„Jetzt profitieren wieder nur wenige davon. Die alten Player haben auch auf dem neuen Spielplatz das meiste Gewicht, und es sind ein paar neue hinzu gekommen. Die teilen den Markt unter sich auf, und können eingreifen, manipulieren.“
„Sollen etwa alle alles schreiben dürfen?“
„Ja. Tun sie leider auch. Aber die Empörung über Gegenwind ist völlig aus dem Ruder gelaufen. Wenn früher ein Idiot Quatsch gepostet hat, wurde das halt ignoriert oder kurz drüber gelacht. Aber es sprang ihm keine Meute anderer Idioten bei, die sagten seine Meinung – ihre Meinung – würde unterdrückt. Und damit nicht genug: weil der Algorithmus weiß, das große Empörung viel Interaktion zur Folge hat, wird sie allen angezeigt. Die Kontroverse wird belohnt, nicht das Konstruktive.“
Heßler räusperte sich laut aus dem Hintergrund, nachdem ich Anita den Abschnitt vorgelesen hatte. „Stör’ ich?“
„Nein, gar nicht“, sagte ich, aber Schwester Anita war wohl anderer Ansicht, behielt das aber für sich.
„Dieser Mario ist kurz davor zu sagen, dass der Algorithmus im Kern faschistisch ist, und ein Internet, das sich ihm unterwirft ebenso.“ Ich schüttelte den Kopf. Eigentlich steht hier nur noch, dass wir dann gegessen haben, weil die Spaghetti fertig waren.
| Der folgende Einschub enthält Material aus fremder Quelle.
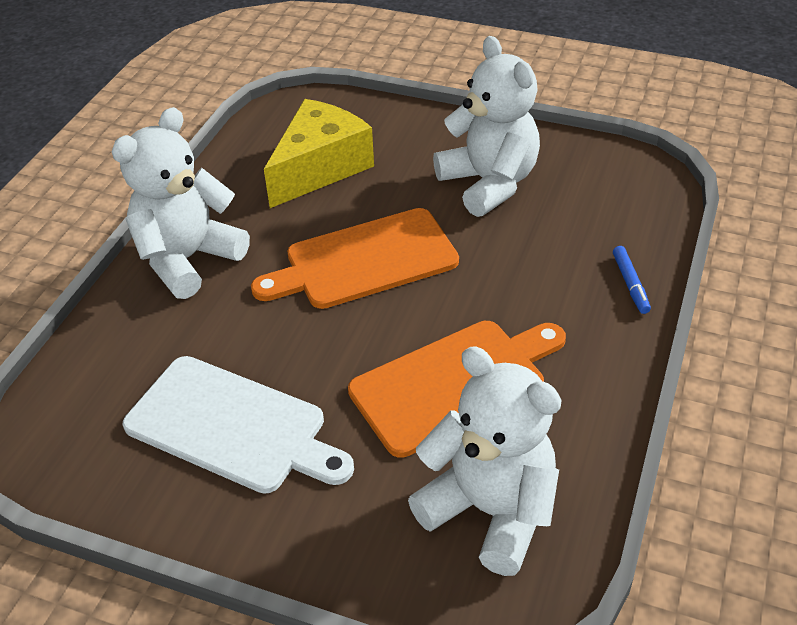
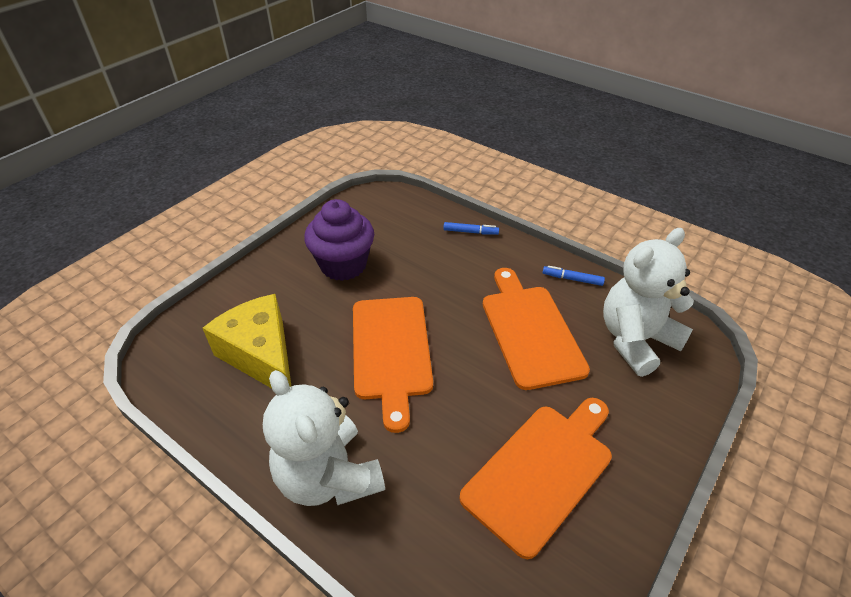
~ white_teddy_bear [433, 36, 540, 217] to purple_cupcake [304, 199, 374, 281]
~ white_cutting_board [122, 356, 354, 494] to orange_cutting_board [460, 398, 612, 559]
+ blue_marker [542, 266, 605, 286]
„Wie, das war alles?“ Schwester Anitas war mächtig enttäuscht. „Du kannst doch nicht hier aufhören, wo es gerade spannend wird! Habt ihr die anderen jetzt getroffen, oder nicht?“
„Schon, aber …“ Ich schüttelte den Kopf, sah zu Heßler und dann wieder zu ihr. „So funktioniert das nicht. „Ich muss es aufschreiben, wie es passiert ist, oder ich vergesse die Hälfte.“
„Gleich ist Übergabe“, jammerte sie. „Sag mir doch einfach die wichtigen Sachen jetzt, und den Rest morgen“, maulte sie.
„Hättest du mich das noch vor einem Jahr gefragt, hätte ich es gemacht“, erklärte ich behutsam. „Aber was ich herausgefunden habe ist, dass die Sachen, die mir zu erst einfallen, nicht unbedingt die sind, an die ich mich erinnern sollte. Das solltest du doch eigentlich sogar besser wissen, als ich.“
Anita schnaubte unzufrieden, nickte dann aber. „Stimmt schon. Vor einem Jahr hättest du überhaupt nicht mit mir über solche Sachen gesprochen.“ Sie wandte sich an Heßler. „Aber mit dir schon, oder?“
Er nickte. „Wahrscheinlich schon, ja.“
„Wenn ich es chronologisch angehe, dann fällt mir mehr wieder ein“, sagte ich entschuldigend. „Darum darf ich mit dem Aufschreiben auch nicht länger warten, versteht ihr? Außerdem erfahrt ihr das gerade alles als Erste, weil … ich weiß auch nicht … weil ihr irgendwie zur Familie gehört?“
„So lange du nicht Tante Anita zu mir sagst, soll es mir recht sein.“ Dr. Heßler sagte nichts, was mich überraschte. Aber er wirkte merkwürdig angefasst, beinahe gerührt.